Transcribed word for word, the lines below from the one with "text_box [696, 621, 1176, 1065]" through the last line of the records form the answer; no picture is to be included.

▼▼▼

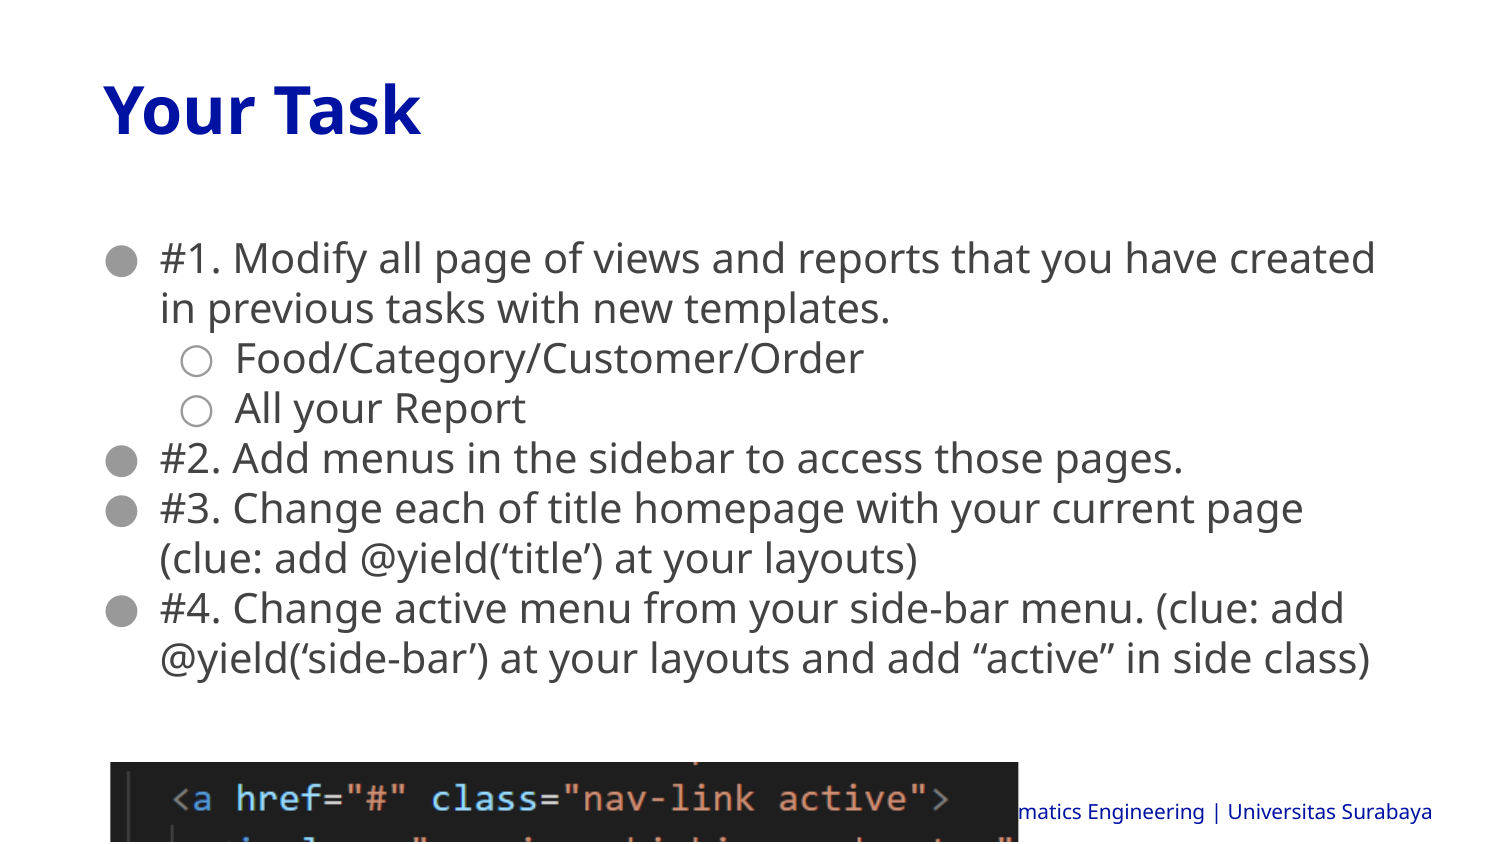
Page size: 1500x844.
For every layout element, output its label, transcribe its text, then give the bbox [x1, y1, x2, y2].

picture [110, 762, 1019, 842]
list #1. Modify all page of views and reports that you have created in previous tasks with new templates. Food/Category/Customer/Order All your Report #2. Add menus in the sidebar to access those pages. #3. Change each of title homepage with your current page (clue: add @yield(‘title’) at your layouts) #4. Change active menu from your side-bar menu. (clue: add @yield(‘side-bar’) at your layouts and add “active” in side class) [88, 216, 1402, 748]
text_box Informatics Engineering | Universitas Surabaya [1024, 791, 1448, 828]
title Your Task [88, 12, 1080, 163]
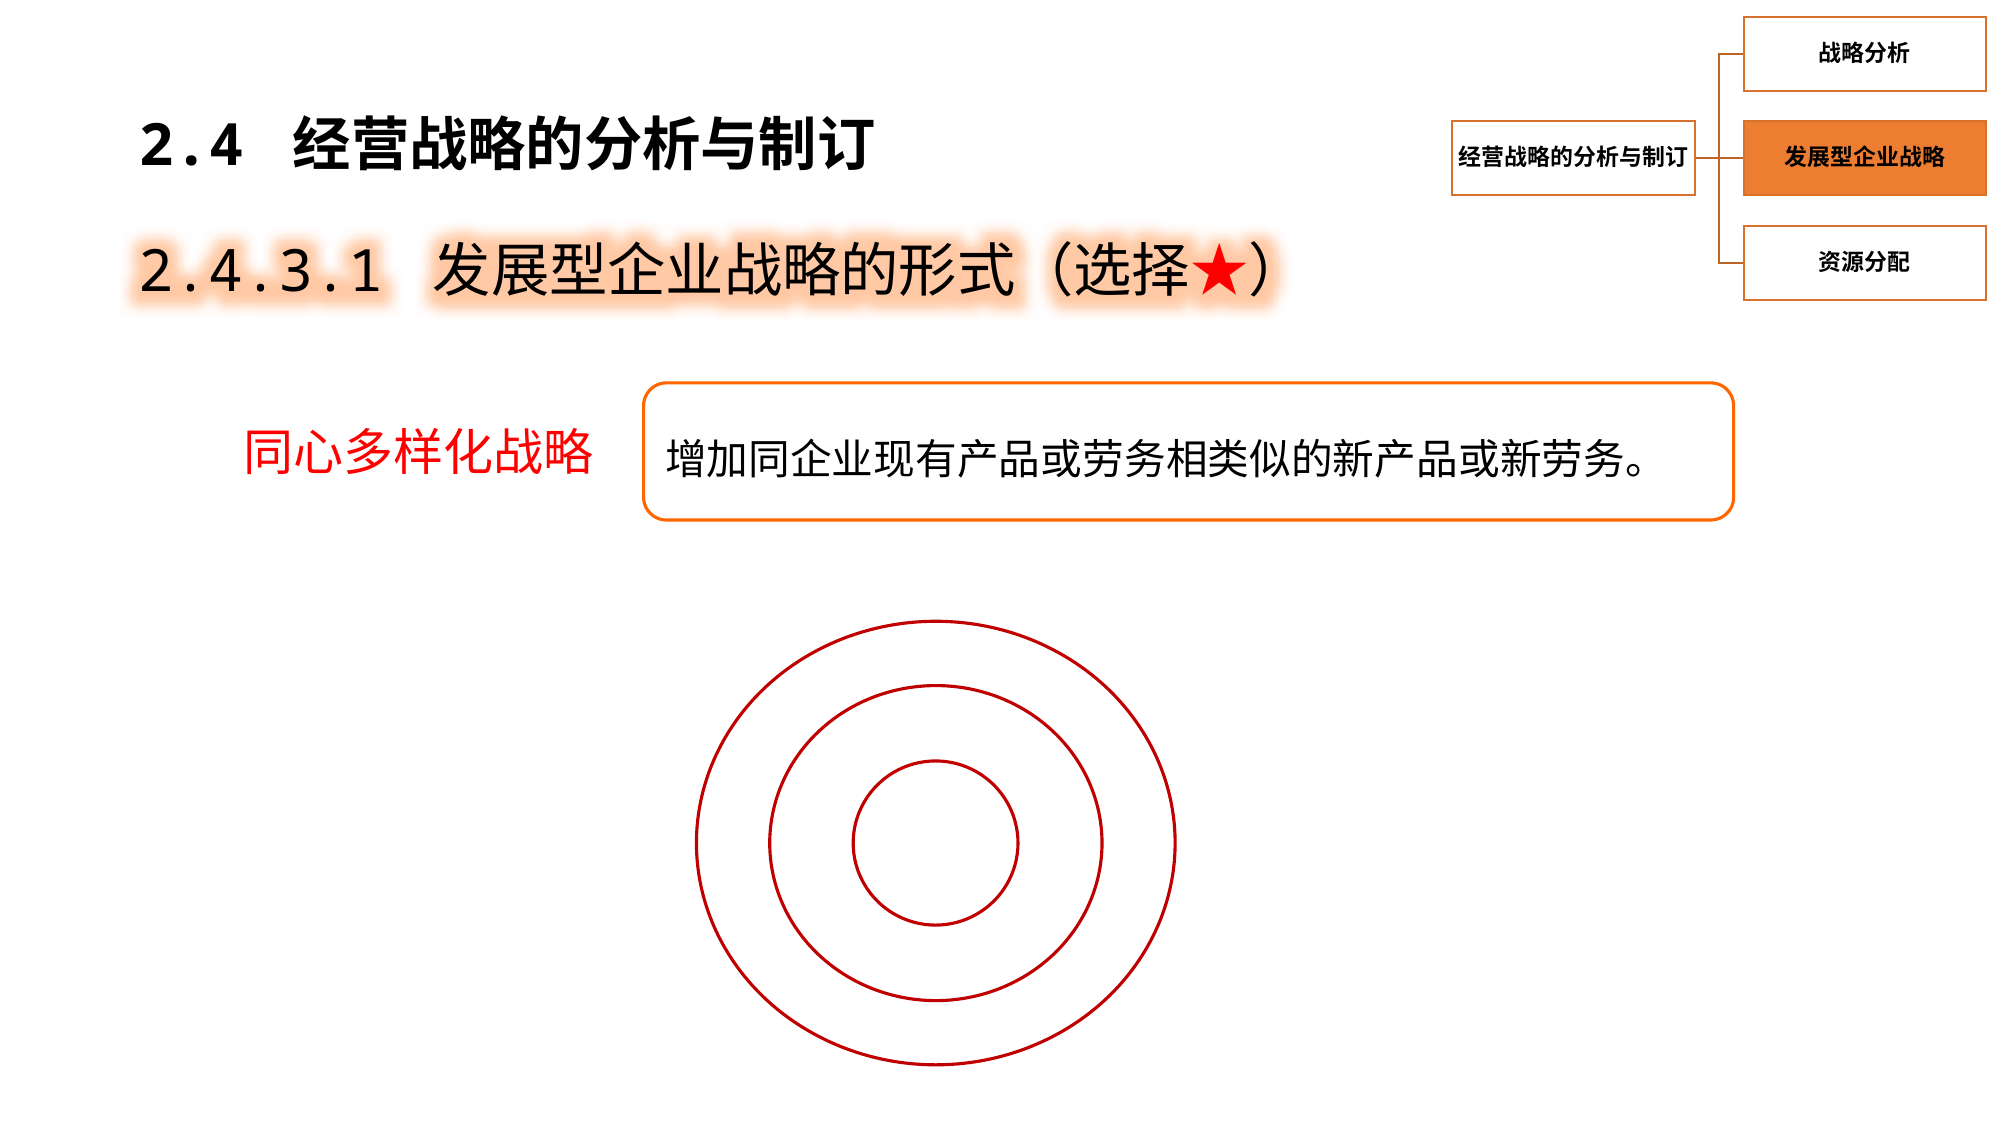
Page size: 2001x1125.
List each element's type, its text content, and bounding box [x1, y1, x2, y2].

text_box 2.4.3.1 发展型企业战略的形式（选择★） [120, 172, 1945, 329]
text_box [118, 172, 1949, 335]
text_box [696, 621, 1176, 1065]
table_cell 产业条件可以改变 [114, 166, 1954, 339]
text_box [1434, 16, 2000, 300]
text_box 2.4 经营战略的分析与制订 [120, 97, 1434, 152]
text_box 同心多样化战略 [228, 413, 644, 489]
text_box 增加同企业现有产品或劳务相类似的新产品或新劳务。 [642, 381, 1735, 522]
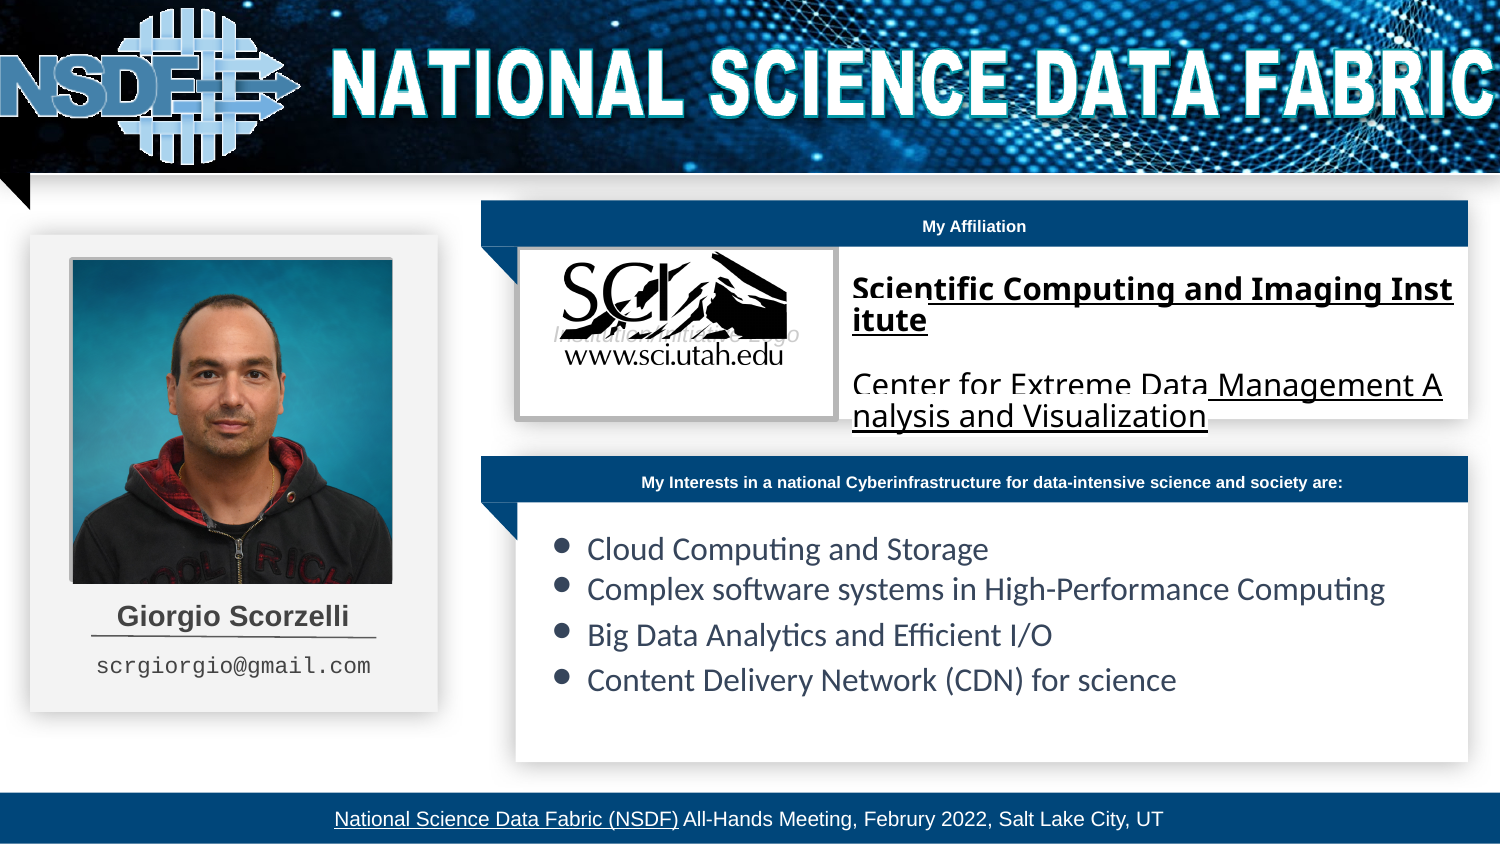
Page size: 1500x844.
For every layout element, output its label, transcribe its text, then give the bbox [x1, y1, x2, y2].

text_box Scientific Computing and Imaging Institute Center for Extreme Data Management Analysis and Visualization [837, 253, 1475, 408]
text_box Giorgio Scorzelli [53, 582, 414, 651]
picture [554, 248, 793, 371]
text_box Cloud Computing and Storage Complex software systems in High-Performance Computing Big Data Analytics and Efficient I/O Content Delivery Network (CDN) for science [534, 511, 1442, 745]
picture [0, 0, 1500, 208]
text_box scrgiorgio@gmail.com [29, 635, 437, 687]
picture [72, 274, 393, 584]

▲▲▲

Response
text_box [696, 621, 1176, 1065]
table_cell 产业条件可以改变 [114, 166, 1954, 339]
text_box [1434, 16, 2000, 300]
text_box 2.4 经营战略的分析与制订 [120, 97, 1434, 152]
text_box 同心多样化战略 [228, 413, 644, 489]
text_box 增加同企业现有产品或劳务相类似的新产品或新劳务。 [642, 381, 1735, 522]
Page size: 1500x844.
For every layout element, output its label, transcribe its text, then give the bbox [x1, y1, x2, y2].

text_box Scientific Computing and Imaging Institute Center for Extreme Data Management Analysis and Visualization [837, 253, 1475, 408]
text_box Giorgio Scorzelli [53, 582, 414, 651]
picture [554, 248, 793, 371]
text_box Cloud Computing and Storage Complex software systems in High-Performance Computing Big Data Analytics and Efficient I/O Content Delivery Network (CDN) for science [534, 511, 1442, 745]
picture [0, 0, 1500, 208]
text_box scrgiorgio@gmail.com [29, 635, 437, 687]
picture [72, 274, 393, 584]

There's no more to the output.